そんな名前の駅ははじめて知りました。駅近くの古いアーケード商店街を抜けて地図を見ていたらおばちゃんが「どこの店探してるの?」と声をかけてきました。
「あ、物件を探してるんですよ」
「ああ、物件なのね。お店だったら何でも知ってるから教えてあげようと思ってさ」
「あ、ありがとうございます」
下町なんです。人情のまちなんです。なんだか心がほっこりします。
さて、物件は昭和3年築の一軒家。インパクト有ります。1階の半分は店舗、半分は1BOX車も余裕の建物内駐車場と備品庫に十分なスペース。さらにその奥は作業場。2階にも広いスペースと昭和なベランダがあり、お茶の水の物件とは逆にでかいです。3社で十分シェアできます。トイレも3カ所あります。

写真2

実はこの物件、前にタイ人を妻に持つ人が日本旅館(バックパッカーズ宿的な)とすべく申込をしたのですが、建物が古くて建築規制がクリアーできずNGになったとのこと。
とにかく妄想の広がる物件です。

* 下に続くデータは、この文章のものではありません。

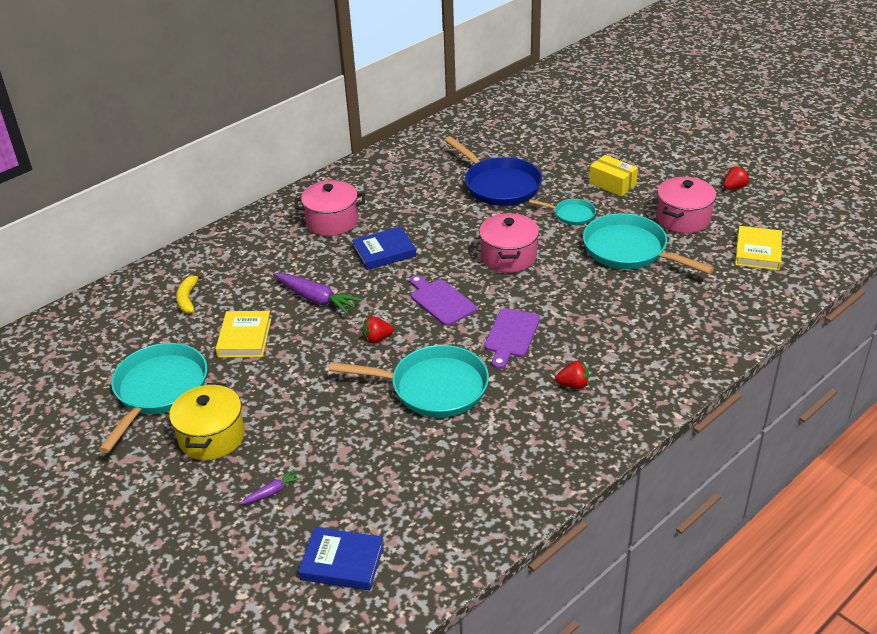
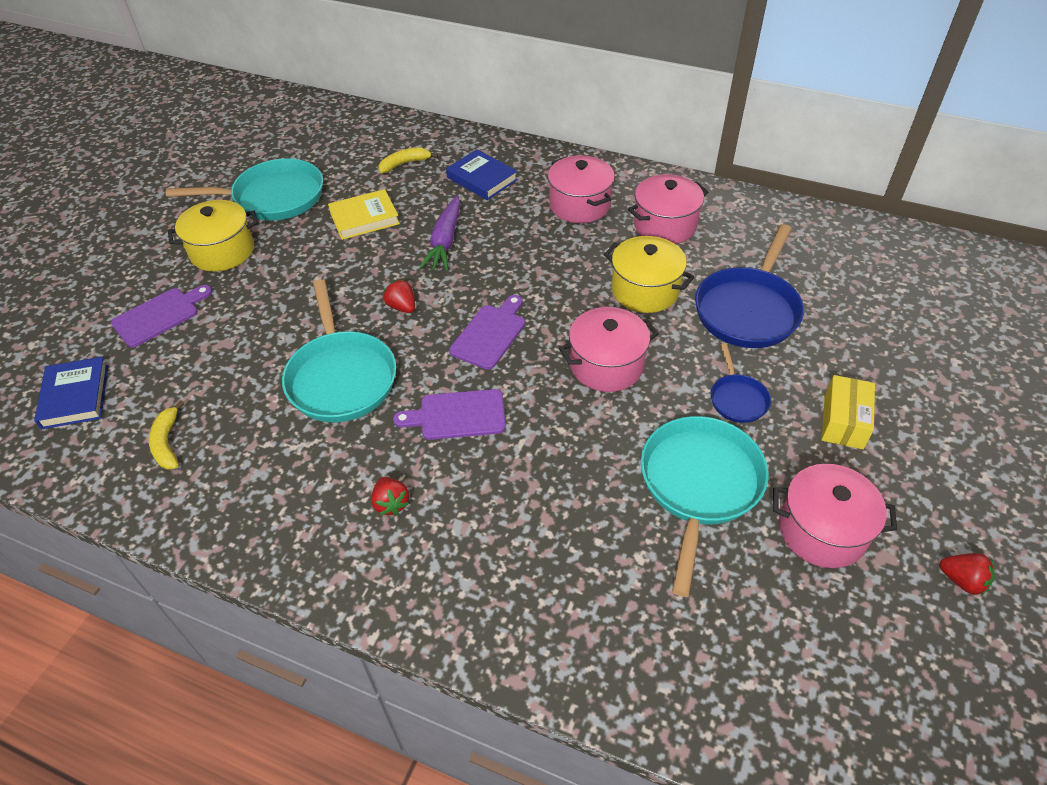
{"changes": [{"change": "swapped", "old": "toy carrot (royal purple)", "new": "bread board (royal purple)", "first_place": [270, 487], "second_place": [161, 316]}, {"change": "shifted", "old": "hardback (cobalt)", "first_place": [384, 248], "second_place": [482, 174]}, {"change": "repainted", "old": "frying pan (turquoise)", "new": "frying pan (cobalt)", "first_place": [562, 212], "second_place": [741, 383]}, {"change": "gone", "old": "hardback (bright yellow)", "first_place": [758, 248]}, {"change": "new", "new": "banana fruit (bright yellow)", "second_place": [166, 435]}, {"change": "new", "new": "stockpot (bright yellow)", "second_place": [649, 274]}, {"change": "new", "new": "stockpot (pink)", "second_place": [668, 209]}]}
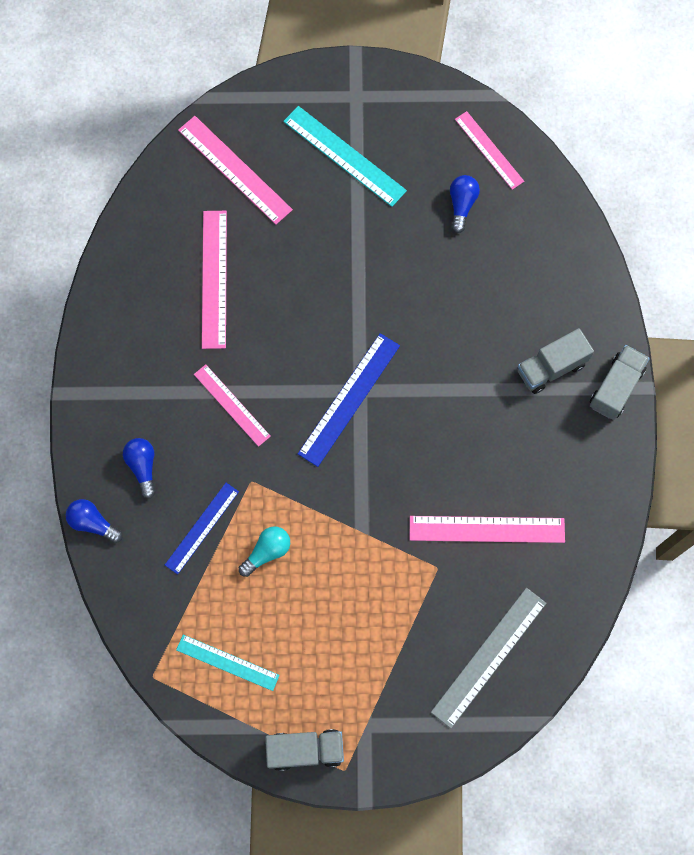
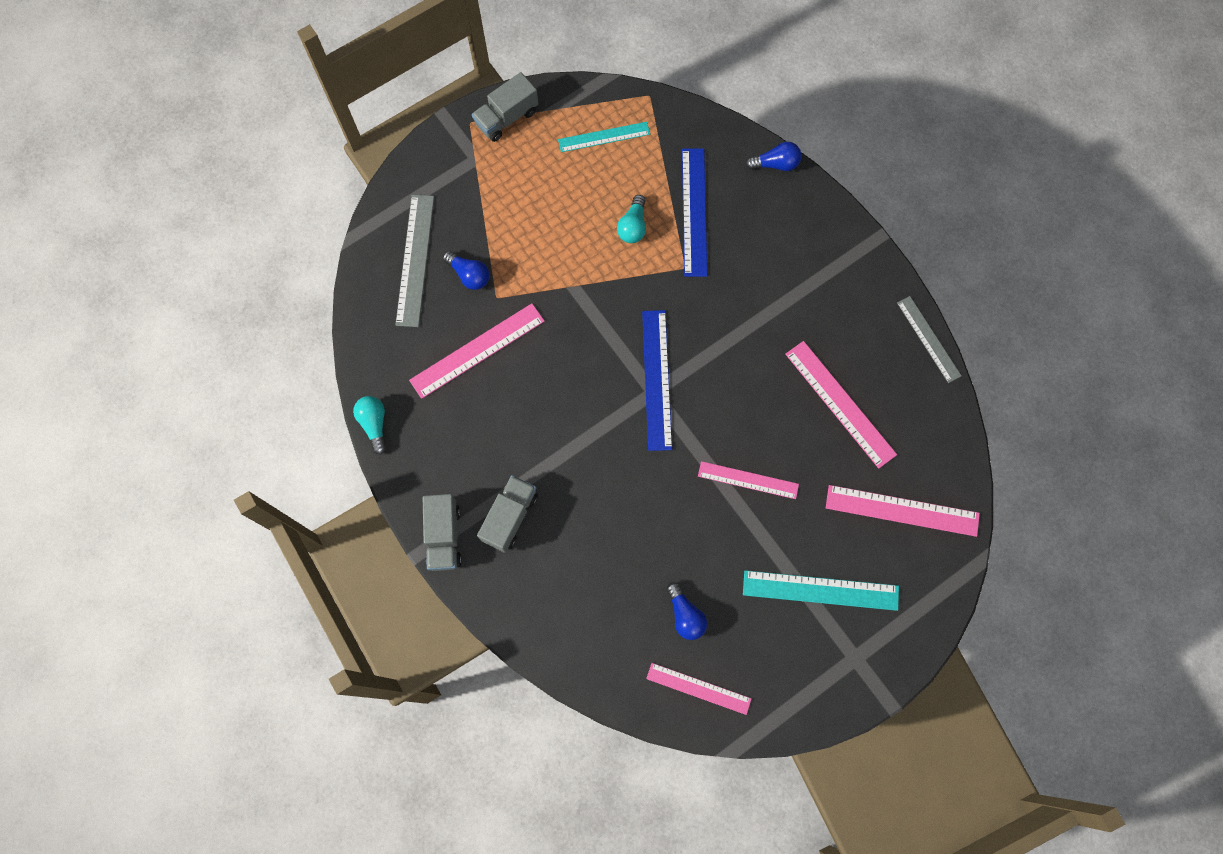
{"changes": [{"change": "shifted", "old": "light bulb (cobalt)", "first_place": [139, 468], "second_place": [466, 270]}, {"change": "scaled", "old": "ruler (cobalt)", "first_place": [202, 529], "second_place": [694, 212], "factor": 1.5}, {"change": "shifted", "old": "ruler (pink)", "first_place": [232, 405], "second_place": [748, 480]}, {"change": "new", "new": "light bulb (turquoise)", "second_place": [369, 425]}, {"change": "new", "new": "ruler (grey)", "second_place": [929, 339]}]}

旅館じゃなくてもここにきたら相手は「世界」ですね。日本人にとっては下町の不便な場所ですが、外人にとってはすごく魅力的なはずです。
まず1階は建物の持ち味を活かしてカフェにします。ネットを通じて外人さんがわざわざ来ます。オー、昭和ジャパン、シタマチ、オモテナシです。
もちろん近所のおばさんも常連です。そこで絶対に必要なのはオリジナルスイーツ。おばちゃんにはスイーツドリンクセットを¥600でご提供。
ここでしか買えないスイーツを求めて外人のみならず日本人もわざわざ来店。2年後には評判を聞きつけた伊勢丹のバイヤーに押されて、仕方なく伊勢丹地下一階にスイーツ販売コーナーを出店。いや〜、ここまで来るともうBe-Natureだかなんだか分からないです(笑)

 

エリアと建物の魅力、その相関関係

昭和3年の物件はスタッフ合宿で設定した条件のうち

・ストーリーがある一軒家
・+αが可能で飲食もOKな店舗的事務所

の二つを満たす超魅力的な物件です。
帰りは浅草橋まで歩いて行きました。その途中というか物件のすぐそばに「おかず横町」という商店街があって、これがまた渋い。ものすごく気分が上がりました。ただ、この場に自分が、いやBe-Natureが腰を据えて地域に根ざしてやっていこうと思うか、と問われると「ハイ!」とはすぐには言い難い。相当なマインドシフトが要求されます。
お茶の水の物件は、
+αが可能で飲食もOKな店舗的事務所
にあたりますね。
駅からのルートはイチョウ並木があったりして意外にも気持ちよく、文化の匂いがするので悪くないなと思いました。お茶の水駅聖橋口の駅前も嫌いじゃないですね。新御徒町よりぜんぜん都会です。家賃が安いのも魅力的です。でも、理想か?と問われるもろもろを含めて、完璧ではないです。

さて、もうすこし物件探しの旅を続けましょう。